Sevgili okurlar, biliyorum bunlar çok acı şeyler, ama önemli olan yargıç güvencesi, yargı bağımsızlığıdır. Bunu sağlamak için ne yapsak azdır.

Yargıtay ‘dan, Danıştay’dan birer kat fazla aday adayı seçilince. Cumhurbaşkanlığı’na yollanabilmesi için, bu adlar Adalet Bakanlığı’na geliyor. Çankaya’ya bunları Adalet Bakanlığı iletiyor. Bu konuda yasada deniyor ki: “Kaç oyla seçildiği, kaçıncı turda seçildiği, hangisinin önce seçildiği belirtilmeyecek” ki, Cumhurbaşkanı istediğini seçsin!
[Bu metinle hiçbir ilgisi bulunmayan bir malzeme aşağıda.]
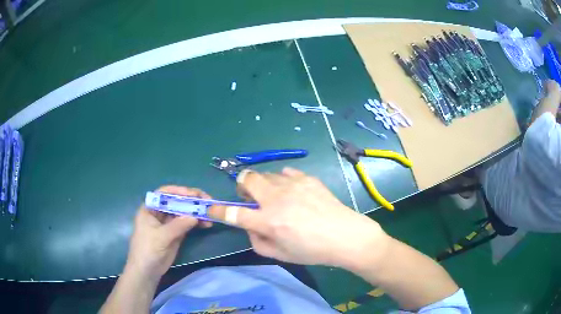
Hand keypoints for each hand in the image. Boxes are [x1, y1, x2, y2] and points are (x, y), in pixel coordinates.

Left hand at [125, 186, 211, 279]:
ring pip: (184, 212)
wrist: (147, 271)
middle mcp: (159, 212)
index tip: (193, 195)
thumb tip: (195, 216)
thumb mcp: (161, 237)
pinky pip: (188, 224)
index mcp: (150, 208)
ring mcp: (168, 223)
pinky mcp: (176, 233)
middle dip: (192, 201)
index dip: (179, 191)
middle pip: (177, 201)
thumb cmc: (147, 250)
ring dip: (197, 212)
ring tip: (210, 215)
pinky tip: (206, 224)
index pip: (164, 193)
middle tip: (207, 202)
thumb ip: (177, 226)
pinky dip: (197, 223)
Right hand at [209, 168, 388, 268]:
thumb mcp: (280, 255)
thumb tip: (248, 226)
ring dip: (263, 185)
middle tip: (250, 197)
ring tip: (275, 197)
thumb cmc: (312, 251)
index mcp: (269, 221)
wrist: (346, 236)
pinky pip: (286, 173)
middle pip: (248, 179)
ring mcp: (293, 185)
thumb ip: (257, 241)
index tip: (211, 208)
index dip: (218, 211)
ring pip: (266, 174)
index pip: (233, 214)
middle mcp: (277, 199)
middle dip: (242, 186)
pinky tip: (292, 192)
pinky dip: (282, 181)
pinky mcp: (307, 178)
Hacı TÖ, bunun en kötü örneğini Anayasa Mahkemesi’ne üye seçerken göstermedi mı? Evinde uzgöreç (televizyon) seyretmeyeni seçmedi mi?

Kurul üyeleri, kendilerini seçip gönderen gerek Yargıtay, gerek Danıştay üyelerine hiçbir biçimde borçlu olmamalıdırlar. Sonra, bakanın, müsteşarın ne işleri var orada? Bir siyasal parti elemanının derdi günü “kadrolaşmak” olan eski gezici vaizin ne işi var?

Kimse kimseyi kandırmaya çalışmasın. Hiçbir kurum ya da kuruluş, hiçbir kişi, içinde bulunduğu ortamdan kendisini soyutlayamaz. Az çok etkilenir...

DÜZELTME: 12 kasım salı günü çıkan Ankara Notları’nda ilk paragrafta, inceleme yargıcı N.A.’nın; Ankara İcra Yardımcı Yargıçlığı’na verildiğini yazmıştım; Ankara 2. Ticaret Mahkemesi üyeliğine getirilmiş. Düzeltirim.